Russborough and the Beit collection together form a national treasure, and should be treated as such

When Sir Alfred and Lady Beit donated 17 works to the National Gallery of Ireland, in 1986, its then director, Homan Potterton, said without exaggeration that it was one of the most magnificent gifts ever received by any museum, anywhere.

Crucially, it includes a first-rate Vermeer, which in itself makes it extraordinary, but there are, equally, superb works by Goya, Velázquez, Metsu, Jan Steen, Raeburn, Gainsborough, Hobbema and Ruisdael.

In a country that lacks a strong philanthropic tradition, the gift was unprecedented, regardless of the fact that it was prompted in part by concerns for the safety of the works after a sequence of notorious robberies.

The paintings currently for sale come from the remainder of the collection, which was left at Russborough. Does that imply that the bulk of the collection was less valuable and more dispensable? Less valuable to a point, certainly, but a Vermeer is beyond value. Fewer than three dozen are known to exist.


The Beit collection was never a single, complete and coherent collection. Collections rarely are. But to argue that it will not therefore be further diminished by the loss of some of its paintings makes no sense.

The Beits acquired Russborough as a gallery for the collection, not as a home. To argue that the works cannot be shown because they may be stolen is curiously self-defeating. Surely the aim is to show the house at its best and guard as far as is possible against theft.

We owe the Beits a debt for the priceless works that now hang in the National Gallery, available to everyone. It’s a poor reflection on the nation that it should stand by while the bulk of the collection, and Russborough, are left prey to economic pressures.

It is instructive to think of Russborough in relation to the superb Wallace Collection, at Hertford House in London. The house is inseparable from its collection. When Sir Richard Wallace’s widow, Amélie-Julie-Charlotte, bequeathed them to the UK, at the end of the 19th century, she gave them as a closed collection. Nothing was to be added or taken away.

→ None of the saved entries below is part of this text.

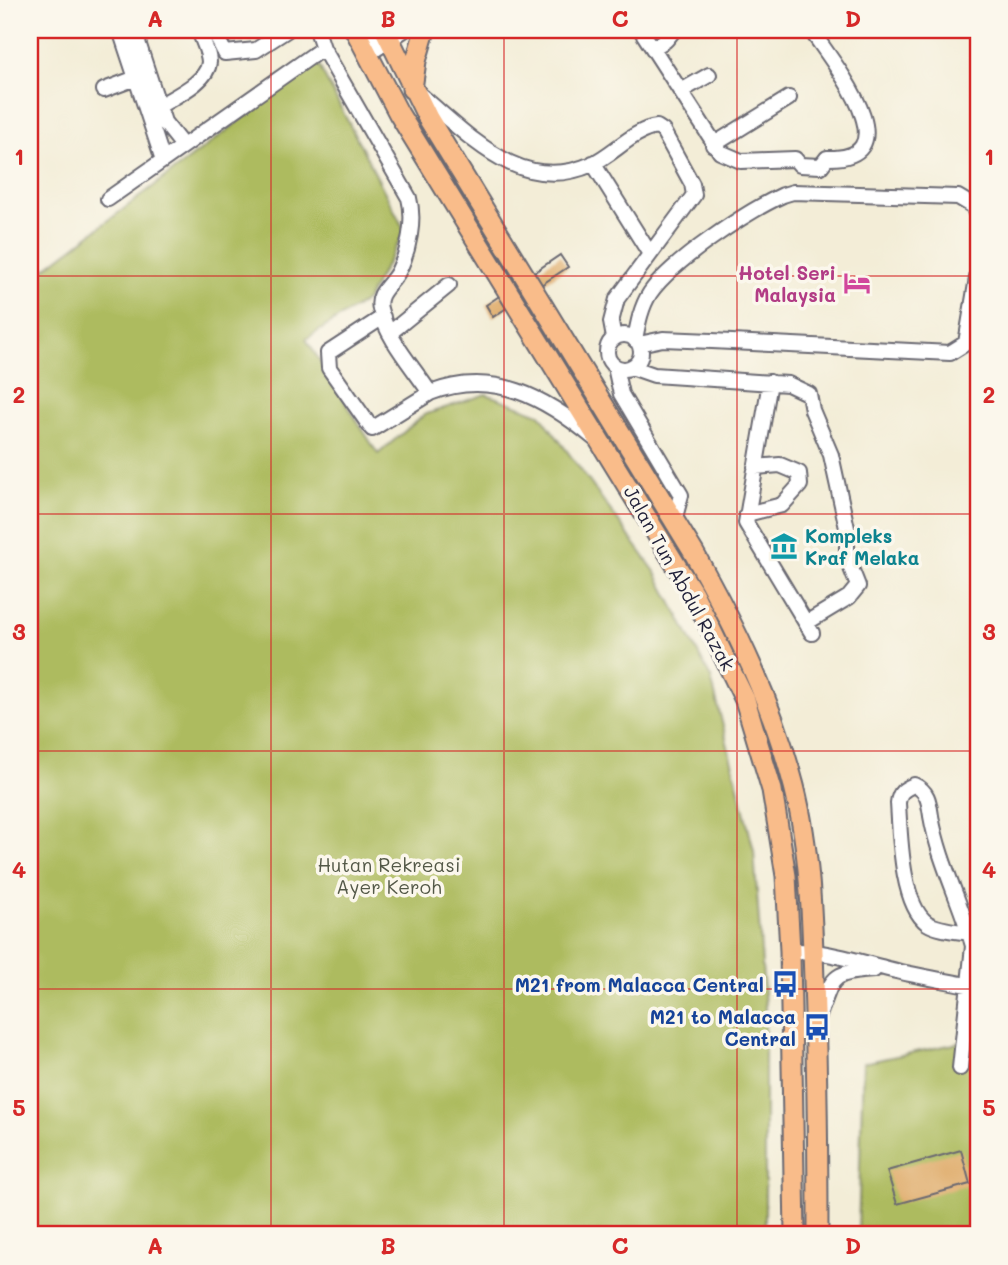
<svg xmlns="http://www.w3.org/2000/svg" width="1008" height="1265" font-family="Mali,sans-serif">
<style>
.green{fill:#adbb5e;stroke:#686e4c;stroke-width:2}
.building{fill:#e1b173}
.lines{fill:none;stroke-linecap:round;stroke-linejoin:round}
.minor-casing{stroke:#6b6972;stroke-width:18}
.highway-casing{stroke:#6b6972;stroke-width:23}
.minor{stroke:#fff;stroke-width:14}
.highway{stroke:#f9bc8a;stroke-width:19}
.grid{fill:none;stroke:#d62828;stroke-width:2;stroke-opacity:0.55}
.labels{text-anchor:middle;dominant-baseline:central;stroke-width:7;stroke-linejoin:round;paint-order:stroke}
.hotel-label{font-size:19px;font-weight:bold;fill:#b23c85;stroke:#fbf7ec;text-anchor:end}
.culture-label{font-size:19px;font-weight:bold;fill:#0d838f;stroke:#fbf7ec;text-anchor:start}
.street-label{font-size:19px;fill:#22223b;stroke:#fbf7ec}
.park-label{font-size:19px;fill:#535847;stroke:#fbf7ec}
.transit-label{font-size:19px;font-weight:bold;fill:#164399;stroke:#fbf7ec;text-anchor:end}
.neatline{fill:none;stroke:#d62828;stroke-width:2.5}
.grid-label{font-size:23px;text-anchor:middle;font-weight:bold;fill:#d62828}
</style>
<rect width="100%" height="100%" fill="#fbf7ec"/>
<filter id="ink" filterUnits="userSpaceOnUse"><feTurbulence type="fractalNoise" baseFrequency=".0143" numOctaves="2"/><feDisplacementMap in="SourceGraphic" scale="14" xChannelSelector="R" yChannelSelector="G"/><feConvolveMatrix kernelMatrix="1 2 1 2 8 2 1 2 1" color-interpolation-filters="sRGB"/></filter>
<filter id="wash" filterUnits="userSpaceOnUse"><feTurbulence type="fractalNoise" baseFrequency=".00686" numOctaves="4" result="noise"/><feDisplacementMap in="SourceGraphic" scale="28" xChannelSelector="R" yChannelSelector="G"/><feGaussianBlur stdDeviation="1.57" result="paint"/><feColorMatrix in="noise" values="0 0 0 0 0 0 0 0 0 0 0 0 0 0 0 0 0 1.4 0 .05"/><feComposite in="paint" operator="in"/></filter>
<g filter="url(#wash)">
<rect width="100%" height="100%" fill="#f3edd7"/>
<path class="green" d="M317 62 405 231 366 301 306 339 378 454 424 415 486 394 540 414 656 573 711 678 754 851 765 1007V1235H30V676L35 672 38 547 30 527V280Z
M978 1039V1235H858L863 1063Z"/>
<g id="blocks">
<path class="building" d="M218 30H265V31L222 43Z
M560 255 568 267 493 317 486 305Z
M961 1150 970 1184 897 1204 887 1171Z"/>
</g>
</g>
<g filter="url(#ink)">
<use href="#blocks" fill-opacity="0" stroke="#6b6972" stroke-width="2"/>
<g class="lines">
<defs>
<path id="minor" d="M120 30 163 160
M134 30 164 122 183 146
M213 30 225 53 256 50 287 30
M317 30 323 48 409 198C415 220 409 251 398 272 391 285 376 293 380 309 387 339 414 368 430 393 493 368 546 398 594 438
M641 30 720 152 741 161 795 159 800 165 821 166 827 158C914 160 830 59 811 30
M361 44 383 30
M653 48 666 40 674 30
M367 55 404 30
M104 90 136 78
M681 91 709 75
M419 94C469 135 521 196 592 164 614 154 633 130 657 127L663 131 692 184 694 195 617 299 611 322 614 338
M159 106C173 97 208 82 209 62 209 52 202 40 199 30
M713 145 789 98
M593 163 650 254
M108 199 323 48
M383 317 328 353 329 368 372 429 430 393
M391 332 449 285
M607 352a17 17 0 1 1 34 0a17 17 0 1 1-34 0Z
M635 340C638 323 641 307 650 293 672 261 748 211 783 195L793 192 958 197 973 206 978 217
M639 344 663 339 712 341 950 353 966 343 978 272
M615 367 621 394 681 495 674 521
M631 367 654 375 788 384 809 394 812 410 831 455 847 528V558L858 586 849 597 806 623 812 633
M770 382 746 523 806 623
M747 514 782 505 800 485 799 473 780 465 755 467
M790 951C823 950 849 959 881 967 912 976 945 980 977 987
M818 1018C834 977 828 973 874 970
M960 1068 973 946C961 902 939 862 931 816 929 802 928 791 914 785 904 789 899 792 898 803 900 833 901 904 927 923 938 930 956 931 969 933"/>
<path id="highway" d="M355 30 399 114 693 593 745 700 772 790 786 876 790 951 795 1235
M385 30 428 118 694 553C736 628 772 702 794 786 810 849 812 916 814 981 817 1066 818 1150 818 1235
M412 89 416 61 425 30"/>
</defs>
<use href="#minor" class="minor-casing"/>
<use href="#highway" class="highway-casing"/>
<use href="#minor" class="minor"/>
<use href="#highway" class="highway"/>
</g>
</g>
<path class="grid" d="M271 30V1235M504 30V1235M737 30V1235M30 276H978M30 514H978M30 751H978M30 989H978"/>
<defs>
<symbol id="hotel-bare" viewBox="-9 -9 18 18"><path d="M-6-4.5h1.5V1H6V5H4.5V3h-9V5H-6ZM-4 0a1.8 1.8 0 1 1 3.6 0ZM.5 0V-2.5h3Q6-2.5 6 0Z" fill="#d1479c" stroke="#fbf7ec" stroke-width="2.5" paint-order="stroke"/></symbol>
<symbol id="museum-bare" viewBox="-9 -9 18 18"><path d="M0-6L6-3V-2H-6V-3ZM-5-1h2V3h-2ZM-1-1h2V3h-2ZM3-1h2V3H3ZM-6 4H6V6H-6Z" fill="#0f9aa8" stroke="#fbf7ec" stroke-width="2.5" paint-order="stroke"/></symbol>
<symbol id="bus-bare" viewBox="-9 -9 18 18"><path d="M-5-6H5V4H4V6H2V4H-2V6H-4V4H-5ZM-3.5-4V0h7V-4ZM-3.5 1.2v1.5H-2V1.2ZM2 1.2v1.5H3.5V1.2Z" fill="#1a4fb4" stroke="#fbf7ec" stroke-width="2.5" paint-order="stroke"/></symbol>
</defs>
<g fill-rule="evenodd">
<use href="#hotel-bare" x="838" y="264" width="38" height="38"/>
<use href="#museum-bare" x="765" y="527" width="38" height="38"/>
<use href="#bus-bare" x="766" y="965" width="38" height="38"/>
<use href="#bus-bare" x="798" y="1008" width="38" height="38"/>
</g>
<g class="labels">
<g class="hotel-label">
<text x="836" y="272">Hotel Seri<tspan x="836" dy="22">Malaysia</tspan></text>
</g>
<g class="culture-label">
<text x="805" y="535">Kompleks<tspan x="805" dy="22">Kraf Melaka</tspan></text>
</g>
<g class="street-label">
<text transform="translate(680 578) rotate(61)">Jalan Tun Abdul Razak</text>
</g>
<g class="park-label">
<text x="389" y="864">Hutan Rekreasi<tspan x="389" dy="22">Ayer Keroh</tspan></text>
</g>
<g class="transit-label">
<text x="764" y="984">M21 from Malacca Central</text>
<text x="796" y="1016">M21 to Malacca<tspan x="796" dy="22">Central</tspan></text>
</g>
</g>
<rect width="1008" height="1265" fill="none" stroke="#fbf7ec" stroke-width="77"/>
<rect x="38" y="38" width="932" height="1188" class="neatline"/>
<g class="grid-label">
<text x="155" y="27">A</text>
<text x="388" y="27">B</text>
<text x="620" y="27">C</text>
<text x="853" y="27">D</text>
<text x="19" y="165">1</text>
<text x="989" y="165">1</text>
<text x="19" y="403">2</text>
<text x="989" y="403">2</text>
<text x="19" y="640">3</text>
<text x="989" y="640">3</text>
<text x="19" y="878">4</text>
<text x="989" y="878">4</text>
<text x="19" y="1116">5</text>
<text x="989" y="1116">5</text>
<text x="155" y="1254">A</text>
<text x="388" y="1254">B</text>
<text x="620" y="1254">C</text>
<text x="853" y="1254">D</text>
</g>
</svg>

Over the past few years the Monument Trust, one of the Sainsbury family’s many charitable trusts, underwrote a £5 million remodelling of the Great Gallery at the Wallace. The design architect was an Irishman, John O’Connell. His approach, incorporating new technology to enhance the historical fabric of the building, is relevant in the context of Russborough – as, for that matter, is the way the project was funded.

Russborough and the Beit collection together form a national treasure, and we should treat them as such.